The typeset issues were quite handsome, but the cost of advertising did become very expensive. That letter-writer was right, you could judge a dealer’s aptitude when you saw exactly what their ad looked like. My early ads were always worked on quite hard and it helped me to learn proper layout and marketing to design them.

I kept doing ads there as I moved into distribution in the 1980s, but I remember having to think long and hard about how to maintain my presence. Like Chuck Rozanski, I found ads in Marvel Comics (in my case, on the back cover of Savage Sword of Conan) became a better way to reach new collectors. That was the bargain basement of Marvel, $250 for a back-cover ad on their magazines!

Towards the end, it was Michelle Nolan‘s column that was my first and favorite place to turn to in CBG. Chuck Rozanski’s was also frequently fun. But sadly I found it wasn’t that hard to let my subscription lapse, as it has been for the last couple of years.
Thanks for your part in all of that, and for your fine work on Comics Retailer — this also managed to hang on a lot longer than I would have expected it to. Both publications were integral in growing novice fans into dedicated collectors, and in educating retailers.

TBG #22’s cover led with an auction.

I greatly appreciate Bud’s sentiments, and it reminds me of something I didn’t pay as much attention to in my piece as it deserved: the ad staff.
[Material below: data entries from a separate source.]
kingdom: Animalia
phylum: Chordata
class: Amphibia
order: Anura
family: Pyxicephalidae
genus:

Their work, bringing all that material together, filled up three-quarters of the issues for years, and it was an often difficult and unsung job.

My wife was an ad rep there for less than a year in the late 1990s, and I got to see some of the pressures of the work from her — as well as what I saw in the office over the years. It wasn’t just the cold calls that presented the challenge — ad staffers also helped to corral a vast amount of materials, funneling it from the advertisers to the designers in the production room. Materials were coming in from hundreds of vendors each week; just managing the traffic was a monumental chore. But for years, many in the business knew to expect their weekly call from staffers including John Diser, Jim Felhofer, Jim Owens, John Hammond, Cheryl Clementi, Norma Jean Fochs, Tom Polzer, Amanda Wild, Steve Madson, and many, many more. I would also single out for note Shannon Piotrowski, who handled the calls solo for much of the 2000s, and Lori Hauser, who handled traffic for the ad office for more than 20 years.

One of the last ad rate cards, 2009-10.

There was always a tension between advertising and editorial, each pushing and pulling the magazine toward something that more closely served their needs. One year at San Diego, The Comics Journal read “indictments” against various entities in the industry, including one saying that CBG’s editorial staff ran too many articles just to satisfy the ad staff. “Any objections?” they’d asked after reading the charge; no one said anything. Hearing later of it, ad rep John Diser said he would have loudly and vociferously objected. “I’d have told them you don’t run nearly enough!”

But several of the ad staffers, including John, were comics fans themselves — and in the end, we all had the same interest, which was putting out the most successful magazine we could, despite the challenges facing the business model. The magazine that started out almost entirely as advertising may have ended life almost entirely as editorial content, but there’s no understating the role that advertisers and ad staffers alike had in between.